Airmen keep Baghdad online

  • Published
  • By Master Sgt. Scott Elliott
  • Air Force Print News
Their jobs may not be highly visible, such as flying or launching aircraft, or get them media attention by standing guard under the blazing Iraqi sun.

They do, however, have an important job within the 447th Air Expeditionary Group.

“They” are members of the 447th Expeditionary Communication Squadron’s network control center and keep the Air Force in Baghdad online. And they are doing it by cobbling together a computer-network system piece by piece.

“Nearly all of our equipment has been handed down to us from bases that have closed,” said Master Sgt. Tim Rizzardo, the center’s noncommissioned officer in charge. “We don’t know the operability of the equipment when we get it; it’s just thrown in a box with ‘Baghdad’ written on it.”

Rizzardo, who is deployed from Ramstein Air Base, Germany, said much of the equipment arrives without maintenance tags or any other documentation, which forces his maintainers to run diagnostic tests on each piece to see if it works.

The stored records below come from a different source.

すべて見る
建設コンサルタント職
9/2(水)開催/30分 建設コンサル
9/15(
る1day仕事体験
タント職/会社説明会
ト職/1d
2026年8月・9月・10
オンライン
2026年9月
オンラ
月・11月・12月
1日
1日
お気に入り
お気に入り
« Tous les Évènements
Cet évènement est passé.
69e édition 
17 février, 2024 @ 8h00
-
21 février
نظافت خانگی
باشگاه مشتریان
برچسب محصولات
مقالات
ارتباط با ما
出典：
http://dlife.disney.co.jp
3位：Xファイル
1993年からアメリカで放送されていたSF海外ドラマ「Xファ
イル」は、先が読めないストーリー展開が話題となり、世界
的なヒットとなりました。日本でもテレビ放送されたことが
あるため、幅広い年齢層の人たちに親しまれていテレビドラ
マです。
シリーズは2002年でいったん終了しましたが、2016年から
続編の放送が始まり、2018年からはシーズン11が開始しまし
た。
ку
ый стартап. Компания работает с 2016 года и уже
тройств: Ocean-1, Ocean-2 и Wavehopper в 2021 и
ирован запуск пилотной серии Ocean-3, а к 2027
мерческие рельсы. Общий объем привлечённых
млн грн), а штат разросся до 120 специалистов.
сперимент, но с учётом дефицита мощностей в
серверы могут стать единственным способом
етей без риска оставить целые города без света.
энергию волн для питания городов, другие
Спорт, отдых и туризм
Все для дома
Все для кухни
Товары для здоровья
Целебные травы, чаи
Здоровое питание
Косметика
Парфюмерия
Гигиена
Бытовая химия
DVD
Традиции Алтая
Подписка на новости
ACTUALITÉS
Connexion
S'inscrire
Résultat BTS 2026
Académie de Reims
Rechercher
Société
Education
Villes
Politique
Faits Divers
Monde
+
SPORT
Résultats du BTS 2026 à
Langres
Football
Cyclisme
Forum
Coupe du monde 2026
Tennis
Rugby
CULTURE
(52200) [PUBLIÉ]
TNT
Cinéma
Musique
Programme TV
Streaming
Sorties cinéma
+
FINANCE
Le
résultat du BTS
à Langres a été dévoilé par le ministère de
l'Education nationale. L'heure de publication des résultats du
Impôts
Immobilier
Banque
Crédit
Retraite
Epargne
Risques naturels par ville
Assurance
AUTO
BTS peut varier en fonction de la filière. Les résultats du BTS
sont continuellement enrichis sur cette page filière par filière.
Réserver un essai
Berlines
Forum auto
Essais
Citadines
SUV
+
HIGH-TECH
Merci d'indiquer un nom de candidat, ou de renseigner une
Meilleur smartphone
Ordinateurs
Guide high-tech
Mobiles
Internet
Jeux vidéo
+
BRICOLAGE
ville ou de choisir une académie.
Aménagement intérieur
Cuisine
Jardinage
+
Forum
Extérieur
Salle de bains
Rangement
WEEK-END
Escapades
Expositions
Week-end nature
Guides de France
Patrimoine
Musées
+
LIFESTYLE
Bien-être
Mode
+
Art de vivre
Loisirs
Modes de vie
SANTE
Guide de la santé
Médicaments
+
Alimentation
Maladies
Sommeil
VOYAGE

When they find a broken computer, the center’s technicians take it apart to test its internal components. When enough working components are found, they piece together a “like-new” computer.

“We’re sort of like ‘MacGyver’ here,” said Capt. Denise Freimuth, commander of the squadron’s information and support flight. “Sometimes it seems like we use a stick of gum and willpower to keep things going.”

“We’re so limited in our resources that we’re happy if we can take three computers and piece one together,” Rizzardo said.

Besides piecing together computers, the center’s technicians run a very aggressive preventive-maintenance campaign to keep their customer’s systems functional.

Iraqi heat and dust are a computer’s biggest enemies here, according to Staff Sgt. Karen Riley, who is deployed from McConnell Air Force Base, Kan.

“We always have to swap out hard drives and floppies,” she said. “They only survive about a week here.”

Riley and her center co-workers face the vitality of their mission philosophically.

“What’s cool is getting things that are broken to work,” she said. “It’s kind of like a doctor diagnosing a patient who is sick, then finding a cure.”